For me, the contraceptive is the best hope for long-term conservation efforts. It’s not a scary approach, because we’re used to the idea for humans, so why wouldn’t it be good enough for squirrels? This will play a huge role in reducing the pressure on reds, by getting the grey squirrel population densities down and helping reds disperse to spread over new areas and recolonise territory.
And finally, what do you think is the hardest thing preventing the potential of science to save red squirrels?
So, funding is a huge thing as its very limited across the field of conservation – particularly for red squirrels, because their being endangered is almost uniquely a UK issue. Research takes so much time with so many resources involved, it’s hard to get the funding to be able to carry it out, particularly to support those long-term projects.
Historically, conservation has been seen as something to get on with practically, now it has evolved into an evidence-based approach. So our biggest stumbling block is securing funding for that critical, game-changing research.
For example, with developing a viable squirrel pox vaccine, we know how difficult and expensive this can be – and we don’t have that kind of funding available in the red squirrel conservation world. We would essentially have to do the same as with the Covid-19 vaccine in terms of developing, testing, and then distributing the vaccine, which is an absolutely massive task that requires a lot of resources.

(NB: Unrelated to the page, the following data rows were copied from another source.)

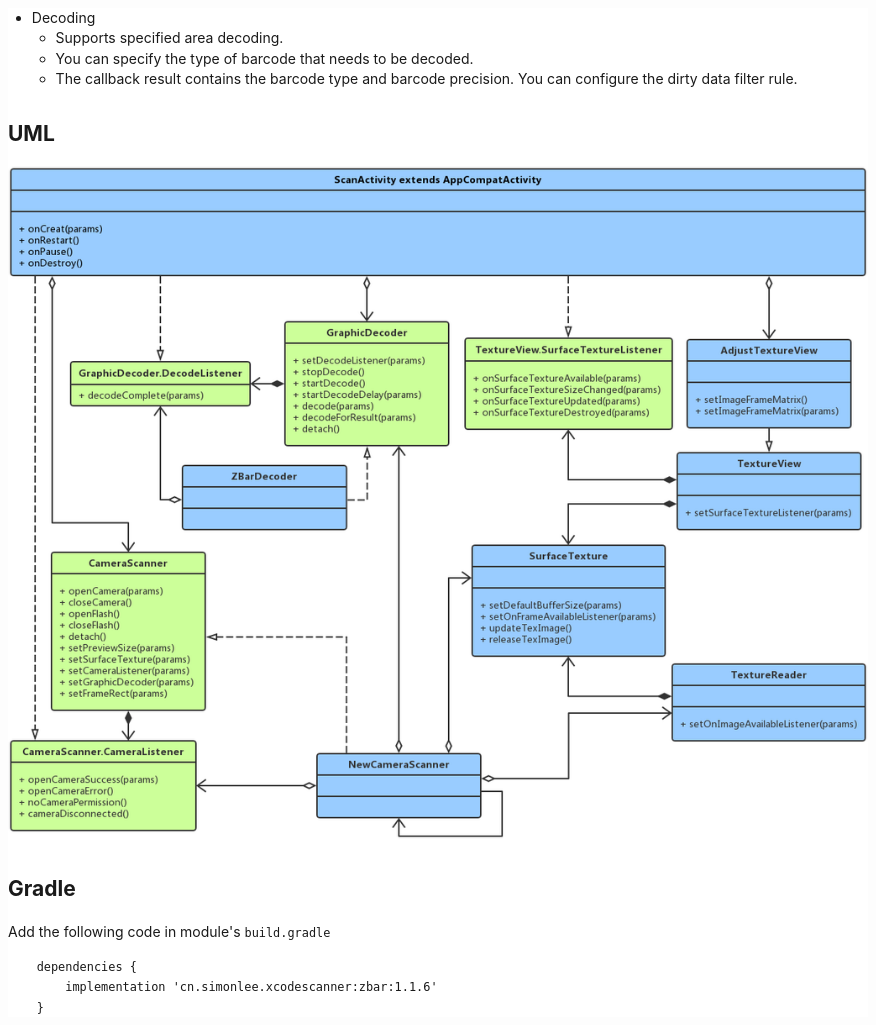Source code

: * Decoding
    * Supports specified area decoding.
    * You can specify the type of barcode that needs to be decoded.
    * The callback result contains the barcode type and barcode precision. You can configure the dirty data filter rule.

## UML

[![uml](/uml.png)](#UML  "UML")

## Gradle

Add the following code in module's `build.gradle`
```
    dependencies {
        implementation 'cn.simonlee.xcodescanner:zbar:1.1.6'
    }
```

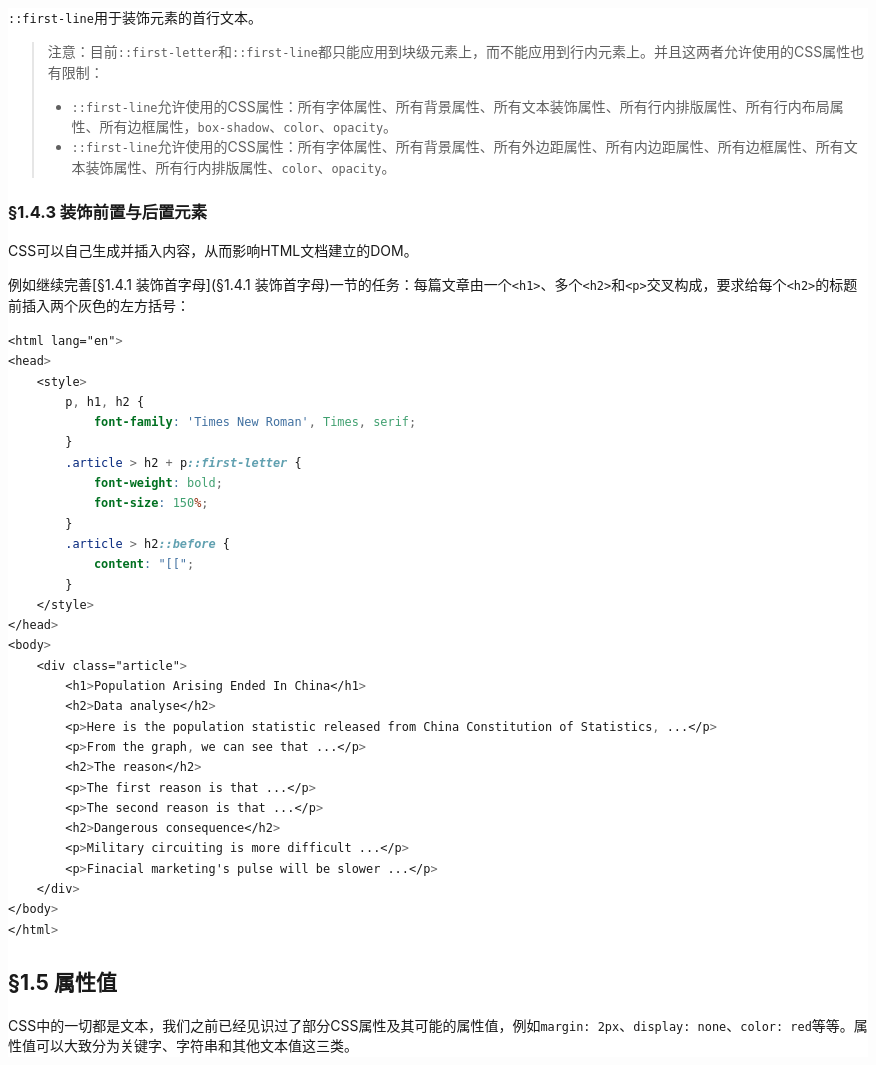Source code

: `::first-line`用于装饰元素的首行文本。

> 注意：目前`::first-letter`和`::first-line`都只能应用到块级元素上，而不能应用到行内元素上。并且这两者允许使用的CSS属性也有限制：
>
> - `::first-line`允许使用的CSS属性：所有字体属性、所有背景属性、所有文本装饰属性、所有行内排版属性、所有行内布局属性、所有边框属性，`box-shadow`、`color`、`opacity`。
> - `::first-line`允许使用的CSS属性：所有字体属性、所有背景属性、所有外边距属性、所有内边距属性、所有边框属性、所有文本装饰属性、所有行内排版属性、`color`、`opacity`。

### §1.4.3 装饰前置与后置元素

CSS可以自己生成并插入内容，从而影响HTML文档建立的DOM。

例如继续完善[§1.4.1 装饰首字母](§1.4.1 装饰首字母)一节的任务：每篇文章由一个`<h1>`、多个`<h2>`和`<p>`交叉构成，要求给每个`<h2>`的标题前插入两个灰色的左方括号：

```css
<html lang="en">
<head>
    <style>
        p, h1, h2 {
            font-family: 'Times New Roman', Times, serif;
        }
        .article > h2 + p::first-letter {
            font-weight: bold;
            font-size: 150%;
        }
        .article > h2::before {
            content: "[[";
        }
    </style>
</head>
<body>
    <div class="article">
        <h1>Population Arising Ended In China</h1>
        <h2>Data analyse</h2>
        <p>Here is the population statistic released from China Constitution of Statistics, ...</p>
        <p>From the graph, we can see that ...</p>
        <h2>The reason</h2>
        <p>The first reason is that ...</p>
        <p>The second reason is that ...</p>
        <h2>Dangerous consequence</h2>
        <p>Military circuiting is more difficult ...</p>
        <p>Finacial marketing's pulse will be slower ...</p>
    </div>
</body>
</html>
```

## §1.5 属性值

CSS中的一切都是文本，我们之前已经见识过了部分CSS属性及其可能的属性值，例如`margin: 2px`、`display: none`、`color: red`等等。属性值可以大致分为关键字、字符串和其他文本值这三类。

On the flip side, red squirrels are an incredibly adorable and charismatic species – people typically do like supporting their conservation. This is something that I’m really hopeful for as in the last few years interest in conservation and innovative nature-based solutions like rewilding has grown.
Supporting scientific research really is the route to save red squirrels from extinction and as a researcher, I will always support this kind of approach.